What the exercise asks -> Repeat the data below in full, switching each "SOI" to "sensor focus" and leaving everything else unchanged.

Data in this exercise ->

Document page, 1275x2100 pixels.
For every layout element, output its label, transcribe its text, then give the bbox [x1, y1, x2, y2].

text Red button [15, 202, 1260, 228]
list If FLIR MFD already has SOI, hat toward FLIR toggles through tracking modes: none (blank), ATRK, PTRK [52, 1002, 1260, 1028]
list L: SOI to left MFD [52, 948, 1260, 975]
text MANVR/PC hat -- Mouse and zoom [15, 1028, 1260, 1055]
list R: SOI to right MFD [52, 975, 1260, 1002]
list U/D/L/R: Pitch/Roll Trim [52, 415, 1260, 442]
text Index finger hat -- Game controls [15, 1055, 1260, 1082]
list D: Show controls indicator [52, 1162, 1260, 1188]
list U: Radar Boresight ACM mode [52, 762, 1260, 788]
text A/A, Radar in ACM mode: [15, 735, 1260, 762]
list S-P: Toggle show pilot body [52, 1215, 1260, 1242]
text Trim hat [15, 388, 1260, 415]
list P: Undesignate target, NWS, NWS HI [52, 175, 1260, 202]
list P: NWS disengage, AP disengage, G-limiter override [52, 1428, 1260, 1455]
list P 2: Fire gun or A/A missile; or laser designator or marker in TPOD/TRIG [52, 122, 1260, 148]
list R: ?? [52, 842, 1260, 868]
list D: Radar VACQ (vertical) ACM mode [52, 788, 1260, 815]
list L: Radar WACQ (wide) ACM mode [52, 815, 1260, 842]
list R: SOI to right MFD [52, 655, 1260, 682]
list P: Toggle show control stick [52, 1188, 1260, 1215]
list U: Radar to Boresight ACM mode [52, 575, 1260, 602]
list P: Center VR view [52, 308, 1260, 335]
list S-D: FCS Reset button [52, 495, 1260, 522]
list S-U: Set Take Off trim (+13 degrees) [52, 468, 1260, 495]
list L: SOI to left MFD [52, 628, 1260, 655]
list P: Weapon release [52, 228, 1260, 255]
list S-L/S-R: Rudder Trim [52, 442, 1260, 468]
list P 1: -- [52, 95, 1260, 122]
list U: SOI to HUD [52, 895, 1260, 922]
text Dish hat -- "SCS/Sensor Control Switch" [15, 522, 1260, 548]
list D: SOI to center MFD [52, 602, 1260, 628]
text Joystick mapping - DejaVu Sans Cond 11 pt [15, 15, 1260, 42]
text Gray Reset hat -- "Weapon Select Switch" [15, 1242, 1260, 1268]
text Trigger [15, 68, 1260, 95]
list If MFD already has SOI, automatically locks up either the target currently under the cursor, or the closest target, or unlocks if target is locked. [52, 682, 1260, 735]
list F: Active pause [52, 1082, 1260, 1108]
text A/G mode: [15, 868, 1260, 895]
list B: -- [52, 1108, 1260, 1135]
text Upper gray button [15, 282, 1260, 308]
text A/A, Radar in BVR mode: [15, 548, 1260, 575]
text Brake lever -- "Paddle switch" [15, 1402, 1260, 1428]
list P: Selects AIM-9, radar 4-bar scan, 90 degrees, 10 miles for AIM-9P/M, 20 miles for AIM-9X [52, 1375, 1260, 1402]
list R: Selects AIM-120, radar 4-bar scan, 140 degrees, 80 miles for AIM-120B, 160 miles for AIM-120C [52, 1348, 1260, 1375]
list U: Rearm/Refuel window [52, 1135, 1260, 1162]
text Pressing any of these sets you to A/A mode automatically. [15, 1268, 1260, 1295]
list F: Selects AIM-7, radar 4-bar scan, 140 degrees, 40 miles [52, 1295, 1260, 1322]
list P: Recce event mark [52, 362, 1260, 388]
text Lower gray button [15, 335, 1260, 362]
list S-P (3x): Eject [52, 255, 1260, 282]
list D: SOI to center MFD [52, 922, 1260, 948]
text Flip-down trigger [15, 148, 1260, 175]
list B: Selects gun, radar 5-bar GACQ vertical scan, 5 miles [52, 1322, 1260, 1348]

Solution to the exercise ->
Document page, 1275x2100 pixels.
For every layout element, output its label, transcribe its text, then give the bbox [x1, y1, x2, y2].

text Red button [15, 202, 1260, 228]
list If FLIR MFD already has sensor focus, hat toward FLIR toggles through tracking modes: none (blank), ATRK, PTRK [52, 1002, 1260, 1028]
list L: sensor focus to left MFD [52, 948, 1260, 975]
text MANVR/PC hat -- Mouse and zoom [15, 1028, 1260, 1055]
list R: sensor focus to right MFD [52, 975, 1260, 1002]
list U/D/L/R: Pitch/Roll Trim [52, 415, 1260, 442]
text Index finger hat -- Game controls [15, 1055, 1260, 1082]
list D: Show controls indicator [52, 1162, 1260, 1188]
list U: Radar Boresight ACM mode [52, 762, 1260, 788]
text A/A, Radar in ACM mode: [15, 735, 1260, 762]
list S-P: Toggle show pilot body [52, 1215, 1260, 1242]
text Trim hat [15, 388, 1260, 415]
list P: Undesignate target, NWS, NWS HI [52, 175, 1260, 202]
list P: NWS disengage, AP disengage, G-limiter override [52, 1428, 1260, 1455]
list P 2: Fire gun or A/A missile; or laser designator or marker in TPOD/TRIG [52, 122, 1260, 148]
list R: ?? [52, 842, 1260, 868]
list D: Radar VACQ (vertical) ACM mode [52, 788, 1260, 815]
list L: Radar WACQ (wide) ACM mode [52, 815, 1260, 842]
list R: sensor focus to right MFD [52, 655, 1260, 682]
list P: Toggle show control stick [52, 1188, 1260, 1215]
list U: Radar to Boresight ACM mode [52, 575, 1260, 602]
list P: Center VR view [52, 308, 1260, 335]
list S-D: FCS Reset button [52, 495, 1260, 522]
list S-U: Set Take Off trim (+13 degrees) [52, 468, 1260, 495]
list L: sensor focus to left MFD [52, 628, 1260, 655]
list P: Weapon release [52, 228, 1260, 255]
list S-L/S-R: Rudder Trim [52, 442, 1260, 468]
list P 1: -- [52, 95, 1260, 122]
list U: sensor focus to HUD [52, 895, 1260, 922]
text Dish hat -- "SCS/Sensor Control Switch" [15, 522, 1260, 548]
list D: sensor focus to center MFD [52, 602, 1260, 628]
text Joystick mapping - DejaVu Sans Cond 11 pt [15, 15, 1260, 42]
text Gray Reset hat -- "Weapon Select Switch" [15, 1242, 1260, 1268]
text Trigger [15, 68, 1260, 95]
list If MFD already has sensor focus, automatically locks up either the target currently under the cursor, or the closest target, or unlocks if target is locked. [52, 682, 1260, 735]
list F: Active pause [52, 1082, 1260, 1108]
text A/G mode: [15, 868, 1260, 895]
list B: -- [52, 1108, 1260, 1135]
text Upper gray button [15, 282, 1260, 308]
text A/A, Radar in BVR mode: [15, 548, 1260, 575]
text Brake lever -- "Paddle switch" [15, 1402, 1260, 1428]
list P: Selects AIM-9, radar 4-bar scan, 90 degrees, 10 miles for AIM-9P/M, 20 miles for AIM-9X [52, 1375, 1260, 1402]
list R: Selects AIM-120, radar 4-bar scan, 140 degrees, 80 miles for AIM-120B, 160 miles for AIM-120C [52, 1348, 1260, 1375]
list U: Rearm/Refuel window [52, 1135, 1260, 1162]
text Pressing any of these sets you to A/A mode automatically. [15, 1268, 1260, 1295]
list F: Selects AIM-7, radar 4-bar scan, 140 degrees, 40 miles [52, 1295, 1260, 1322]
list P: Recce event mark [52, 362, 1260, 388]
text Lower gray button [15, 335, 1260, 362]
list S-P (3x): Eject [52, 255, 1260, 282]
list D: sensor focus to center MFD [52, 922, 1260, 948]
text Flip-down trigger [15, 148, 1260, 175]
list B: Selects gun, radar 5-bar GACQ vertical scan, 5 miles [52, 1322, 1260, 1348]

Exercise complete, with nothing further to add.